After computing RBFs, you can fit the pairwise hierarhical model (phm) to estimate the peak-pair-level prior probability:
$PHMDIR/bin/phm \
-i /path/to/your/output_file_bayeslm1.gz \
-c J,K,N4,B10 \
-r 85323 -f 2219 \
-o /path/to/your/output_directory_phm
The -c option specifies which column of output_file_bayeslm2.gz is used as input for phm. In this example, the first 2 columns are the peak ID for 5' and 3' ends, the 3rd column is the peak distance between paired peaks and the 4th column is the RBFs for the 10 different interaction sub-hypotheses (in the space separated format). The table below illustrates each column type and its description.

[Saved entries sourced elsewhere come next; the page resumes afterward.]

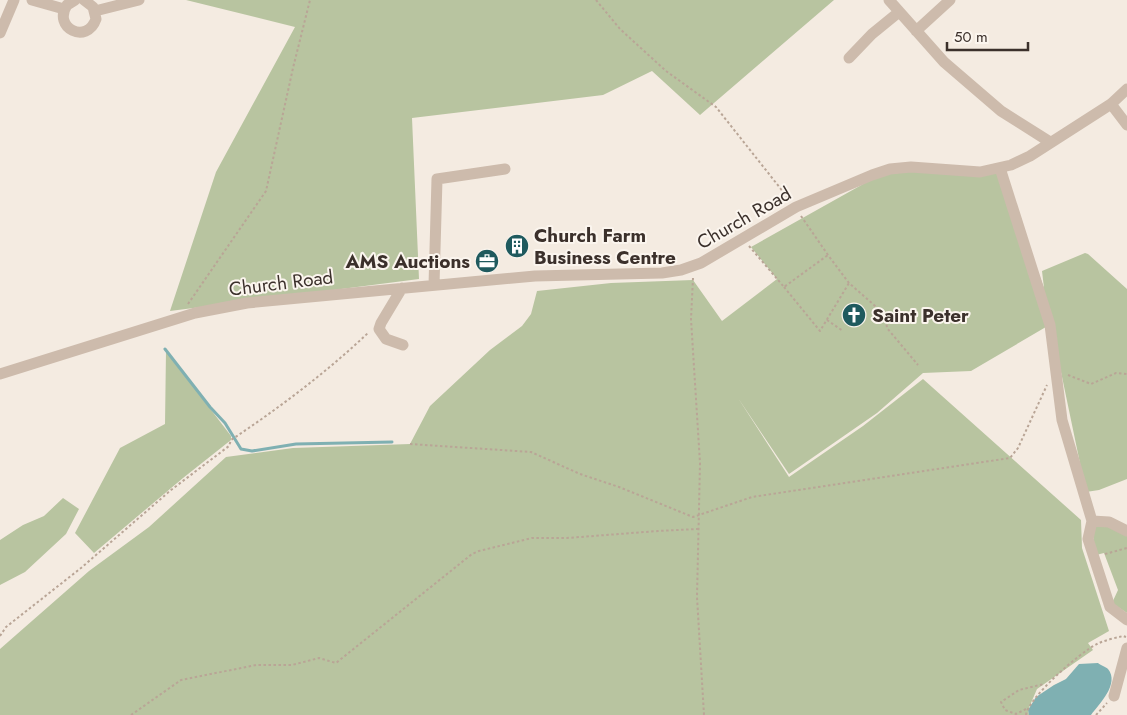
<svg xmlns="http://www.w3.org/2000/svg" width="1127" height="715" viewBox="0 0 1127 715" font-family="Jost,sans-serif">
  <rect width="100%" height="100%" fill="#f4ebe1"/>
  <path fill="#b8c4a0" d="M186 0H834L700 115 652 71 603 95 412 118 419 279 170 311 216 172 295 27Z
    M1000 168 1044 288 1042 271 1085 253 1088 254 1127 289V479L1099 490 1086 492 1051 324 971 371 923 373 877 413 789 474 738 398 789 477 863 426 923 379 1081 520 1082 548 1109 631 1088 643 1093 650 1037 689 1028 710 1029 715H0V649L89 571 149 527 226 457 293 448 410 444 430 406 490 350 522 326 531 314 537 291 611 283 693 280 722 321 777 279 751 247 890 169Z
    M166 351 231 436V440L183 478 94 553 75 533 120 448 165 424Z
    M63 498 79 509 66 534 25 572 0 585V540L23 525 44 516Z
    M1095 524H1106L1127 533V613L1112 603 1118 590 1104 553 1096 555 1093 542Z"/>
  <path fill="#7fb0b2" d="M1098 663C1100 665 1106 667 1108 669 1120 684 1099 704 1091 715H1029L1028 710 1036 697 1054 685 1066 679 1079 664Z"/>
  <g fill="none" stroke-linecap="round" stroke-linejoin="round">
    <path stroke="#7fb0b2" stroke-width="3" d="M165 349 210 407 225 423 241 449 252 451 296 444 392 442"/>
    <path stroke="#b9a596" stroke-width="2" stroke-dasharray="2.5 2.5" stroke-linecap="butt" d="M596 0 620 29 666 71 716 107 788 198
      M801 216 828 255 849 283 882 312 886 320 887 328 918 365
      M749 246 784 287 828 255
      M693 278 691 319 700 463 697 597 704 715
      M784 287 820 331 849 283
      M188 304 266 191 293 68 310 0
      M827 320 843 331
      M1068 375 1091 384 1116 373 1127 374
      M410 444 531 452 580 474 619 487 693 517 752 497 1010 458 1018 448 1047 385
      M1105 554 1127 548
      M0 636 6 627 81 568 171 490 229 446 231 440C279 408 327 372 369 332
      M1026 709 1016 714 1005 710 1001 702 1019 690 1044 684
      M131 715 181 680 256 665H292L319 658 336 663 472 554 479 551 532 538H567L658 531 698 529
      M1026 715C1028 698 1080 652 1097 644 1105 640 1115 638 1123 636L1126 637
      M1096 715 1107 703"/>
    <path stroke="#cdbbac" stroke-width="11" d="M32 0 64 9
      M75 0 67 5C52 28 87 45 96 19L93 7 84 0
      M889 0 944 62 1001 111 1050 142
      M95 11 139 0
      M916 31 950 0
      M0 33 14 0
      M849 58 872 34 899 12
      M1111 104 1127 125
      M1000 168 1050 325 1062 420 1092 521 1109 522 1127 531
      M434 285 437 179 505 169
      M402 288 381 323 379 329 386 339 403 345
      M0 374 195 313 247 303 535 276 662 273 681 270 701 263 796 207 872 175 890 169 911 167 980 172 1011 165 1030 156 1111 104 1127 89
      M1092 521 1088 539 1110 607 1127 620
      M1114 696 1127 648"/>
  </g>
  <defs>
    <g id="building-disc" transform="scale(1.25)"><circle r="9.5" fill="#1f5a5e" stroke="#fbf5ee"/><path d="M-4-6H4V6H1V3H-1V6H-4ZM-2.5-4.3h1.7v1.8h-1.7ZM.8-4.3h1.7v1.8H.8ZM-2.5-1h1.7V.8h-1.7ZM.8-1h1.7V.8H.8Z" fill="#fff"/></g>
    <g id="office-disc" transform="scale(1.25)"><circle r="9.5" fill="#1f5a5e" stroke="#fbf5ee"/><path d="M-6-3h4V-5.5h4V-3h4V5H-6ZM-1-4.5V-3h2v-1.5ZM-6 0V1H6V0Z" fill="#fff"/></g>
    <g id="church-disc" transform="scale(1.25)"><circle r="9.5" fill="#1f5a5e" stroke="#fbf5ee"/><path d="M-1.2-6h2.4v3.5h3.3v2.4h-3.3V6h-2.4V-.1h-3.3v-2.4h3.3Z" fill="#fff"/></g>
  </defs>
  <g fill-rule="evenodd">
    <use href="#building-disc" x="517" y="246"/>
    <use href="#office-disc" x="487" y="261"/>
    <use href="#church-disc" x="854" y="315"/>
  </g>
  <g text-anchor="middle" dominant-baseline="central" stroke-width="4" stroke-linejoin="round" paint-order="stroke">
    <g font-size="19" fill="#3b302b" stroke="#fbf5ee">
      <text transform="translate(744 218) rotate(-30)">Church Road</text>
      <text transform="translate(281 283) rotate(-7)">Church Road</text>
    </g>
    <g font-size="19" font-weight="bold" fill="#3b302b" stroke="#fbf5ee" text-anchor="start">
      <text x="534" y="235">Church Farm<tspan x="534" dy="22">Business Centre</tspan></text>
      <text x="470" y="261" text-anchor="end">AMS Auctions</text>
      <text x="872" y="315">Saint Peter</text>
    </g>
  </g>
  <path d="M947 42v8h81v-8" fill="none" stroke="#3b302b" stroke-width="2.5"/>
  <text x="954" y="42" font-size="15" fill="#3b302b" stroke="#fbf5ee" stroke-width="4" paint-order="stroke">50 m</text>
</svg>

Column Type | Description |
---|---|
J | Peak ID at 5' end |
K | Peak ID at 3' end |
Cn | Categorical variable with n levels. If n is smaller than the actual number of levels, levels >n is treated as the level n. |
Nm | Numerical variable with m spline bases. The variable must be scaled in [0,1]. If m=0, then the variable is used as a linear predictor (not necessarily scaled in this case). |
B10 | Regional Bayes factors for the 10 interaction sub-hypotheses |
S | Skipped and unused in phm |
As outputs, you will obtain the posterior probability of each interaction hypothesis (pp.gz) and the probability of master regulator (pmr.gz). The following shows the column descriptions:
Column No. | Description (pp.gz) |
---|---|
1 | Peak ID at 5' end |
2 | Peak ID at 3' end |
3 | Two peaks are not QTL (null) |
4 | 5' Peak is QTL (single) |
5 | 3' Peak is QTL (single) |
6 | Two peaks are indelendent QTLs (linkage) |
7 | Two peaks are in pleiotoropic (pleiotropy) |
8 | 5' peak regulates 3' peak (causality) |
9 | 3' peak regulates 5' peak (causality) |
Column No. | Description (pmr.gz) |
---|---|
1 | Log Probability of master regulator (PMR) given that the peak is a QTL |
2 | Expected number of downstream peaks |
3 | Expected number of upstream peaks |
4 | Maximum a posteriori (MAP) parent peak ID |
5 | Log Posterior probability of causality for the MAP parent |
You first need to get the latest library from http://www.netlib.org/clapack/. Then, compile it like
tar zxvf clapack.tgz
cd CLAPACK-3.2.1
mv make.inc.example make.inc
make
When it has been done, you will find three archive files in the directory which need to be either linked or renamed, such as
ln -s lapack_LINUX.a liblapack.a
ln -s tmglib_LINUX.a libtmglib.a
ln -s blas_LINUX.a libblas.a
before compiling the pairwise hierarchical model.
You may also need to obtain GSL (GNU Scientific Library) from http://www.gnu.org/software/gsl/ (if it is not installed). Then, compile it like
tar zxvf gsl-*.*.tar.gz
cd gsl-*.*
./configure --prefix=$PWD
make
make install
Current hm only accepts the ID field to be sequencial and starting from 1. It is not allowed to use, for example, 2,3,4,...(starting from 2) or 1,2,4,...(a gap at 3).